Work order. Every line below that holds the word "lines" must be listed.

-----

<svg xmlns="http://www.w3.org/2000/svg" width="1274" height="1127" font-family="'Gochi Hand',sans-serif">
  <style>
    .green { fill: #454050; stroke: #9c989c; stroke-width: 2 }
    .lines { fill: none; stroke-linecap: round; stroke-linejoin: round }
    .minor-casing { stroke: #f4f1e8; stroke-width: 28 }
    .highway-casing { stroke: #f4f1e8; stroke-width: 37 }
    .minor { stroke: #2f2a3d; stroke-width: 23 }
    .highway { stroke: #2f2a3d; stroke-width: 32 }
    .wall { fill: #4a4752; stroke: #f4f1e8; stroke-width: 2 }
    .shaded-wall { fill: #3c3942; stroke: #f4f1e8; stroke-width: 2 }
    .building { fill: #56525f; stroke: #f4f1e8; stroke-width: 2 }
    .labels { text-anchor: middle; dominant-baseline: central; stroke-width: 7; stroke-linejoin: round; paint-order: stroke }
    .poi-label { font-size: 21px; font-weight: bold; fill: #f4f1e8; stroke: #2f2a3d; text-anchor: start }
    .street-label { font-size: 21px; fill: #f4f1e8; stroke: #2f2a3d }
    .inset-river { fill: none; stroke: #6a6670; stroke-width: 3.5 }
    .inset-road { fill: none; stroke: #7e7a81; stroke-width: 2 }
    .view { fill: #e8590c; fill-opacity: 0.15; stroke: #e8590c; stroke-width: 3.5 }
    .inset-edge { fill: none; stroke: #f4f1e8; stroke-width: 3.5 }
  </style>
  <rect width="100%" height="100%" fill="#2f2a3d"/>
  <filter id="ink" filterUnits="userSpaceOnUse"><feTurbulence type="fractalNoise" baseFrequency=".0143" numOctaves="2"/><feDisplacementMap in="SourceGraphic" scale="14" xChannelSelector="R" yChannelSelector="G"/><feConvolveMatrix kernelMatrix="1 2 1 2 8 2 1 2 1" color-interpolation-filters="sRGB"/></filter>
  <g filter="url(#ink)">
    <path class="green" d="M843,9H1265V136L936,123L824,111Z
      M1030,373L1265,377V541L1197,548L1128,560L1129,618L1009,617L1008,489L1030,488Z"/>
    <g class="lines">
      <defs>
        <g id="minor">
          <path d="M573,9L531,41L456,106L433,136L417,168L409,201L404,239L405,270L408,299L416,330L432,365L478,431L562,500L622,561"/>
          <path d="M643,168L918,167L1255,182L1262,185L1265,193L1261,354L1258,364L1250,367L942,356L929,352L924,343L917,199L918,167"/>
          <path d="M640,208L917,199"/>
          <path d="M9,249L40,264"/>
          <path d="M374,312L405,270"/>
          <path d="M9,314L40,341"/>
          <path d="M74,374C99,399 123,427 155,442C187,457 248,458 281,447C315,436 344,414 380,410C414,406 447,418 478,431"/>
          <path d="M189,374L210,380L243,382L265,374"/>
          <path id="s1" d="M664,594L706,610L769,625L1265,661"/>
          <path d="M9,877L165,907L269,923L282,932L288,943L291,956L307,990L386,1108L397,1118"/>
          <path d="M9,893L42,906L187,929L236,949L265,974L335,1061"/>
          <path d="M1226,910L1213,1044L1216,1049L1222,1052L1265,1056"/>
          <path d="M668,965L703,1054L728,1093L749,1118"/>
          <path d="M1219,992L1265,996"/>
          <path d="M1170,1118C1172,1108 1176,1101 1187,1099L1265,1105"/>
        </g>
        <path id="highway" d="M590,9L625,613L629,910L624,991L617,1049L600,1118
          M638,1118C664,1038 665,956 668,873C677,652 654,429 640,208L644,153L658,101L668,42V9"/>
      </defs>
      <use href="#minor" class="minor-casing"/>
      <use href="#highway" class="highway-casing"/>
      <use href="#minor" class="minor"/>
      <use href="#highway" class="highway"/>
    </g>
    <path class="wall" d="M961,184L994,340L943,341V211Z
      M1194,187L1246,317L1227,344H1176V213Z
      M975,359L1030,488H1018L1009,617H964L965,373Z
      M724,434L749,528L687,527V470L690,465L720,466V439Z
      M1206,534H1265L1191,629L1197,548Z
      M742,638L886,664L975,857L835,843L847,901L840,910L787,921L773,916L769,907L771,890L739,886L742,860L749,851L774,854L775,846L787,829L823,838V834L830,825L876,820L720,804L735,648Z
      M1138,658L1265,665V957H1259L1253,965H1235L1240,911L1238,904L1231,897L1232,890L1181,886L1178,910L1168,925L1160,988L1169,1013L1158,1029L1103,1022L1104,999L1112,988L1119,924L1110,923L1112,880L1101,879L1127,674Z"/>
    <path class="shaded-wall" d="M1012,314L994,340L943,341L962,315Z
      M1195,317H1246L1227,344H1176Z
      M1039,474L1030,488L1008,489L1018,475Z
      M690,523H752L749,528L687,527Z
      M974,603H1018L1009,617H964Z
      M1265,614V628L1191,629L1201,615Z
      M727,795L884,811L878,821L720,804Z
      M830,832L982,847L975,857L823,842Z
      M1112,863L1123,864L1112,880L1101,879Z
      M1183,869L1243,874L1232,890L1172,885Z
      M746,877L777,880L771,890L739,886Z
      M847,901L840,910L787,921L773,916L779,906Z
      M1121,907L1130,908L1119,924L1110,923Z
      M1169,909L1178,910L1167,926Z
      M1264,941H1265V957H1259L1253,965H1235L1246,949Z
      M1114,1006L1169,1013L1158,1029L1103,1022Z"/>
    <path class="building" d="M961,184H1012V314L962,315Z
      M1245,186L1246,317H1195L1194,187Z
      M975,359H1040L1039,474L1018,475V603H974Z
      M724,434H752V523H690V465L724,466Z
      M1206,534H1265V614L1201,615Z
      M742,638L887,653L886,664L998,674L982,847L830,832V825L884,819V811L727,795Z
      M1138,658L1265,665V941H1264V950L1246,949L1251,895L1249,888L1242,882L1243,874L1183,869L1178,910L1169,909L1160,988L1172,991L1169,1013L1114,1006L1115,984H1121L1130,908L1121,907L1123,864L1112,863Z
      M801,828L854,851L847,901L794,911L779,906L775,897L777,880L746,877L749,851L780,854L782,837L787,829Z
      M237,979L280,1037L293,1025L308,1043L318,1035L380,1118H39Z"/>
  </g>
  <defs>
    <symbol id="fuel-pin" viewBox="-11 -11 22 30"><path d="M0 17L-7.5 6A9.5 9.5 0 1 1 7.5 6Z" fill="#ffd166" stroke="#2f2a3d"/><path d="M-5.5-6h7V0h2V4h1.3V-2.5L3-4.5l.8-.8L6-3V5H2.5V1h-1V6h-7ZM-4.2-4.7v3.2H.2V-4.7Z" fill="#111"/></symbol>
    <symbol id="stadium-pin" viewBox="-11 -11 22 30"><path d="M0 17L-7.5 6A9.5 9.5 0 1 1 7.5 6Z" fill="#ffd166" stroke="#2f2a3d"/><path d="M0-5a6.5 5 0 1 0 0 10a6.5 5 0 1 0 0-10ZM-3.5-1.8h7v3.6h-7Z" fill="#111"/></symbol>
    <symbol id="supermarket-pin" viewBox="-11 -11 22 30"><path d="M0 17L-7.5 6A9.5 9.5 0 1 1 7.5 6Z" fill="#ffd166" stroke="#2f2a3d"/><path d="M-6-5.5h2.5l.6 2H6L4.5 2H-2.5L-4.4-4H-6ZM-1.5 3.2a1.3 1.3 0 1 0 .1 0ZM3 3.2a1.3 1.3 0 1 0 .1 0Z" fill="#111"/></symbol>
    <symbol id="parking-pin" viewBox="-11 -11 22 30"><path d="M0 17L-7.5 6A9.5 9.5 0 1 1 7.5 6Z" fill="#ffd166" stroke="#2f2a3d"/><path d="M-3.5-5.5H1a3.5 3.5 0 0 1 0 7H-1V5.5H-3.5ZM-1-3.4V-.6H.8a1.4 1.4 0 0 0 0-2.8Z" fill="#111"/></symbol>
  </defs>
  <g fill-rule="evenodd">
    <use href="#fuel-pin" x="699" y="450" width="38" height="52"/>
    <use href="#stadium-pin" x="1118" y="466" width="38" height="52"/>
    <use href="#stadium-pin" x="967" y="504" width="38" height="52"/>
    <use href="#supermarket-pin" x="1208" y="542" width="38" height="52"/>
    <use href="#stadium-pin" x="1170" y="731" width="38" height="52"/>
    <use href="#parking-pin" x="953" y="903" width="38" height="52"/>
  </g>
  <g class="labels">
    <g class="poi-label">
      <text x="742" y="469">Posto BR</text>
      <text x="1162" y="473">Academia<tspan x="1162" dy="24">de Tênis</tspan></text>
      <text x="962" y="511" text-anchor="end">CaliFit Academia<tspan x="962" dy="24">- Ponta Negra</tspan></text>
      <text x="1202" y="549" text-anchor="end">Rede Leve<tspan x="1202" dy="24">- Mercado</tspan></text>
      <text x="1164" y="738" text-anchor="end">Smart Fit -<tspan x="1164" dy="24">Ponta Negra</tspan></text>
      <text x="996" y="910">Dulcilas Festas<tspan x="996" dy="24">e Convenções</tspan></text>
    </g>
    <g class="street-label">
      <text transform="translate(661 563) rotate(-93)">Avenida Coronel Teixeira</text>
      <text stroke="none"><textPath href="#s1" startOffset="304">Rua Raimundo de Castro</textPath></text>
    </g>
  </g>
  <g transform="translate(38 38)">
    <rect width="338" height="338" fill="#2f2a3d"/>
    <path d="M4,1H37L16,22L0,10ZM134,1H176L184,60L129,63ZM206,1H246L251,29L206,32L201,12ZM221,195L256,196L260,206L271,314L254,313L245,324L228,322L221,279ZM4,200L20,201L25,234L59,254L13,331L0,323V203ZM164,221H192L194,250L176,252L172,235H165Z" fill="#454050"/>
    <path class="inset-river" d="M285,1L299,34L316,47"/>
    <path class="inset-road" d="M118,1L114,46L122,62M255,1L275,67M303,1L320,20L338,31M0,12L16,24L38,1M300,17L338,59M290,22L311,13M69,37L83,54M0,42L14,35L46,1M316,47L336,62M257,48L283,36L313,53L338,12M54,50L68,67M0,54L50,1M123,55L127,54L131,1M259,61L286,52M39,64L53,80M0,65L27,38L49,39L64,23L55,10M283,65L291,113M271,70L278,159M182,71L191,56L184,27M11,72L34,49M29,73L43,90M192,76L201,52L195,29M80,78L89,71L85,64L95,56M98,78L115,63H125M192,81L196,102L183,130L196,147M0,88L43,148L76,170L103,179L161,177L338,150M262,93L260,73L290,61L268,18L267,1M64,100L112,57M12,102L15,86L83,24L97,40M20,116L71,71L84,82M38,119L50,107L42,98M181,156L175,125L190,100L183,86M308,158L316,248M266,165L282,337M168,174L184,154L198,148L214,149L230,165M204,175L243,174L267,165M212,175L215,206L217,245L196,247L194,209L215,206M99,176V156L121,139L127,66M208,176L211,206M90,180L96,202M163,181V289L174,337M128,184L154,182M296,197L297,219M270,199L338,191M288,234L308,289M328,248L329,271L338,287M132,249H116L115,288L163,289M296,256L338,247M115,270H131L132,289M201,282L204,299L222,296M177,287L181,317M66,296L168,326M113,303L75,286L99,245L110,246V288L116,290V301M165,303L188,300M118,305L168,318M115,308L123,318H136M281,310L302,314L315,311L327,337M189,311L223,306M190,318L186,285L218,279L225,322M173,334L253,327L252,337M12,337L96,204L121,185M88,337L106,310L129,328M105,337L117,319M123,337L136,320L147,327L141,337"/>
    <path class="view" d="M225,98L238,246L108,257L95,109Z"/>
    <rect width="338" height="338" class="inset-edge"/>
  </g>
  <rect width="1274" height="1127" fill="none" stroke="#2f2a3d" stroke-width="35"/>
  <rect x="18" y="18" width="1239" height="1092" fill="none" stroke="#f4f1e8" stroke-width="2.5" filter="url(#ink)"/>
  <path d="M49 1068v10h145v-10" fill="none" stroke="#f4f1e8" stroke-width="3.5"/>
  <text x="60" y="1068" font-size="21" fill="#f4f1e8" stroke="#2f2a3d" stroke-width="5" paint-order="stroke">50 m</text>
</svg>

-----

Expected output.
    .lines { fill: none; stroke-linecap: round; stroke-linejoin: round }
    <g class="lines">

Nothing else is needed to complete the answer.